__TASK TO CARRY OUT__. From the entries below, print exactly the span beginning with the line holding "exposure_s: 1/983" and ending with the line holding "f_number: 1.7", endpoints included, and skip any pictures.

● ● ●

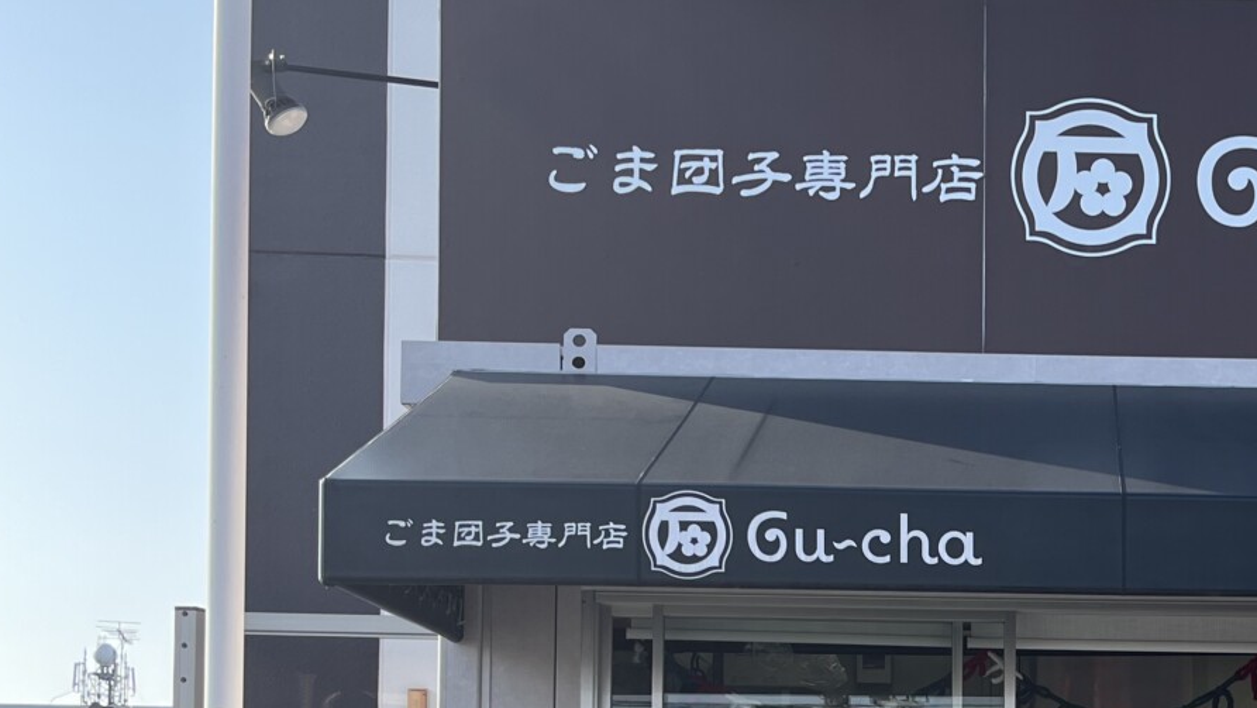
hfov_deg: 32.5
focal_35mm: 61
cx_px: 1156
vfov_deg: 18.7
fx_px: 2033
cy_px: 856
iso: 50
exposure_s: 1/983
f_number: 1.6
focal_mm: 5.1
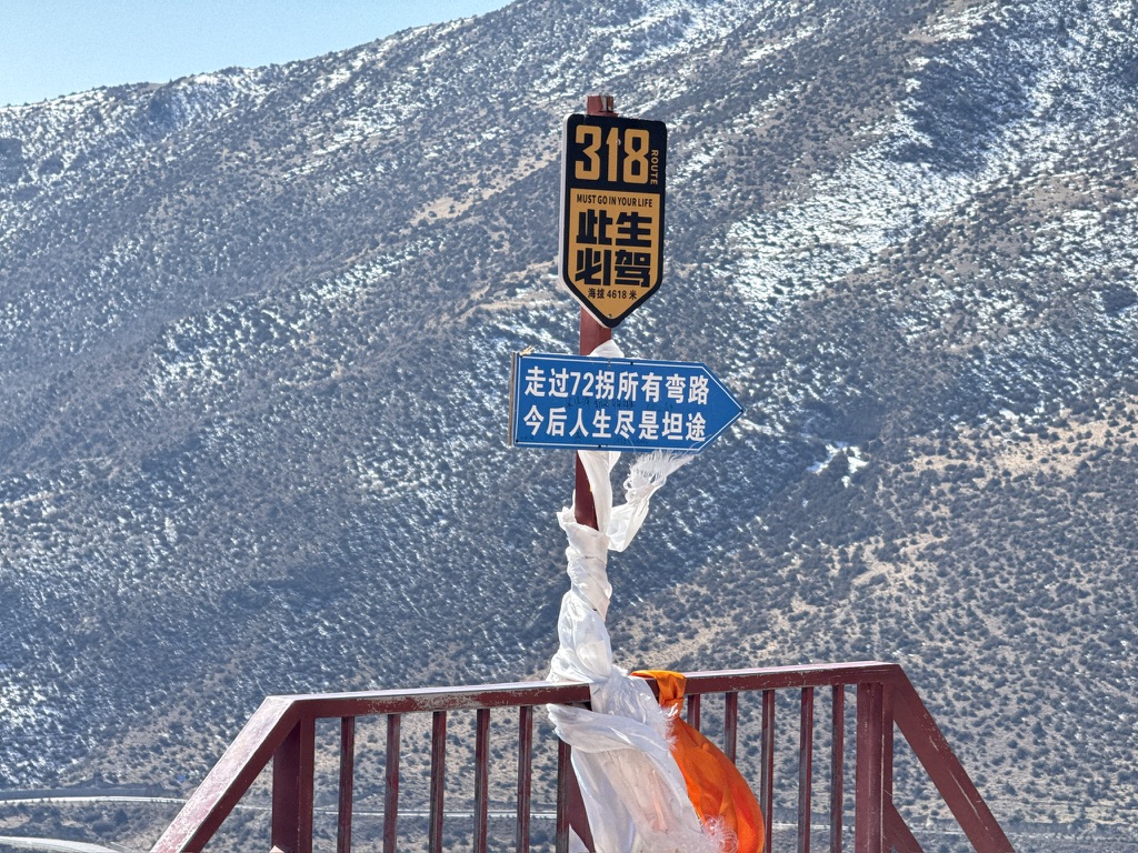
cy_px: 426
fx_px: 3945
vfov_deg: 12.3
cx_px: 569
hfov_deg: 16.4
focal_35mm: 120
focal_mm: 15.66
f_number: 2.8
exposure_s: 1/840
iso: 64
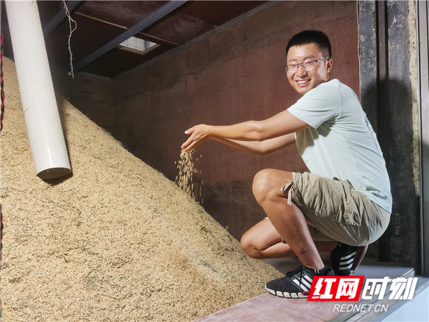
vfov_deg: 51.4
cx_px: 214
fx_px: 335
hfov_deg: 65.3
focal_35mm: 27
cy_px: 161
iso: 400
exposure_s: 1/100
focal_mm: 5.56
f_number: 1.6
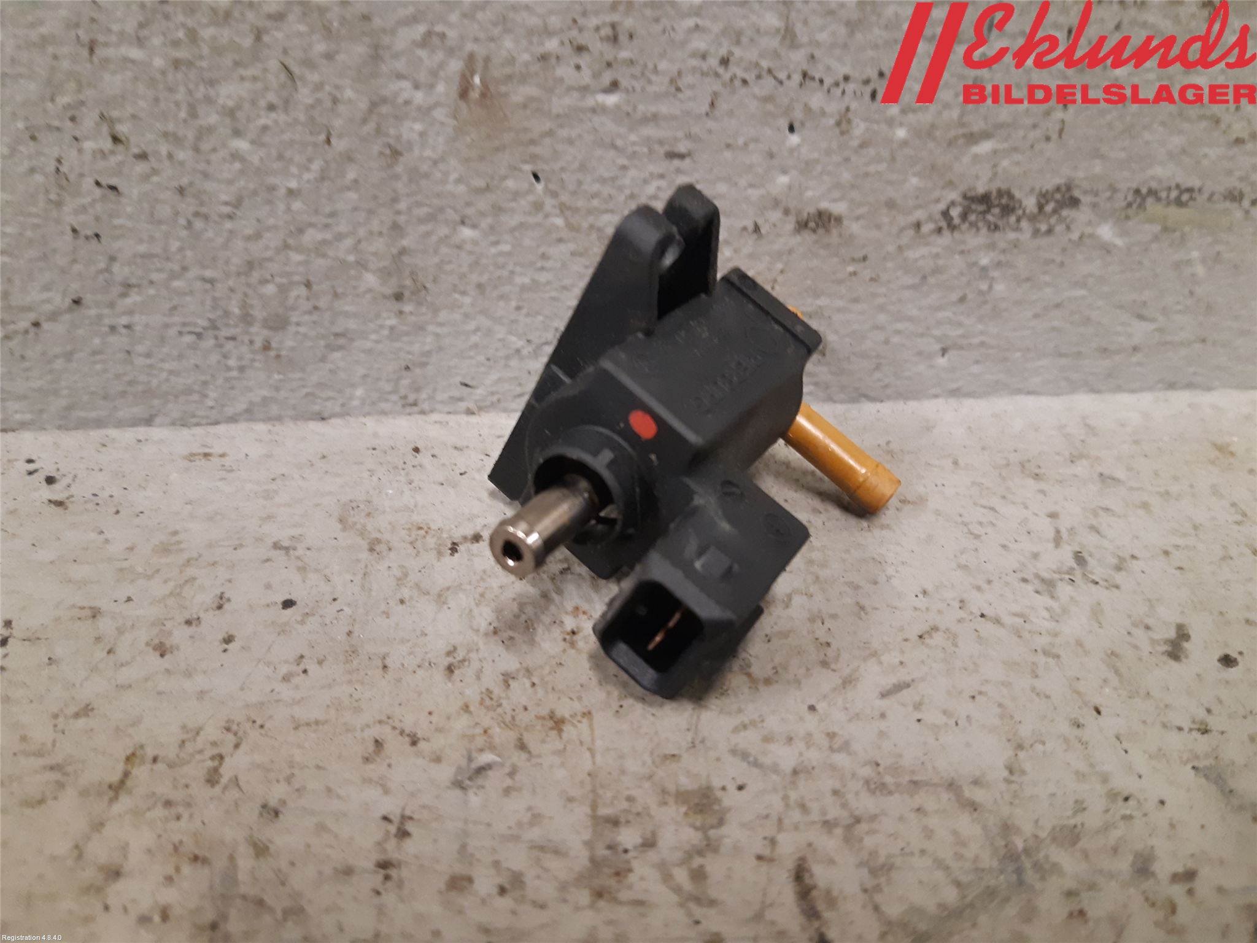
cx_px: 628
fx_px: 944
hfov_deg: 67.3
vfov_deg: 53.1
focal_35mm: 26
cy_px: 472
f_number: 1.7
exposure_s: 1/50
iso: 250
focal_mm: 3.93
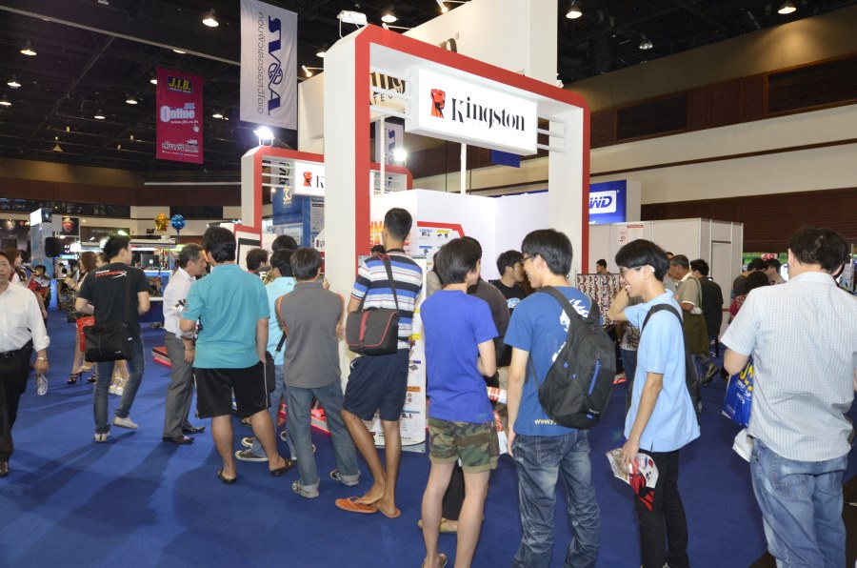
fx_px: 570
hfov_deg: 73.9
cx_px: 428
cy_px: 284
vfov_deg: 52.9
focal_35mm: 24
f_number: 2.8
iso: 500
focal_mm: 16
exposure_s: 1/125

● ● ●

__OUTPUT__.
exposure_s: 1/983
f_number: 1.6
focal_mm: 5.1
cy_px: 426
fx_px: 3945
vfov_deg: 12.3
cx_px: 569
hfov_deg: 16.4
focal_35mm: 120
focal_mm: 15.66
f_number: 2.8
exposure_s: 1/840
iso: 64
vfov_deg: 51.4
cx_px: 214
fx_px: 335
hfov_deg: 65.3
focal_35mm: 27
cy_px: 161
iso: 400
exposure_s: 1/100
focal_mm: 5.56
f_number: 1.6
cx_px: 628
fx_px: 944
hfov_deg: 67.3
vfov_deg: 53.1
focal_35mm: 26
cy_px: 472
f_number: 1.7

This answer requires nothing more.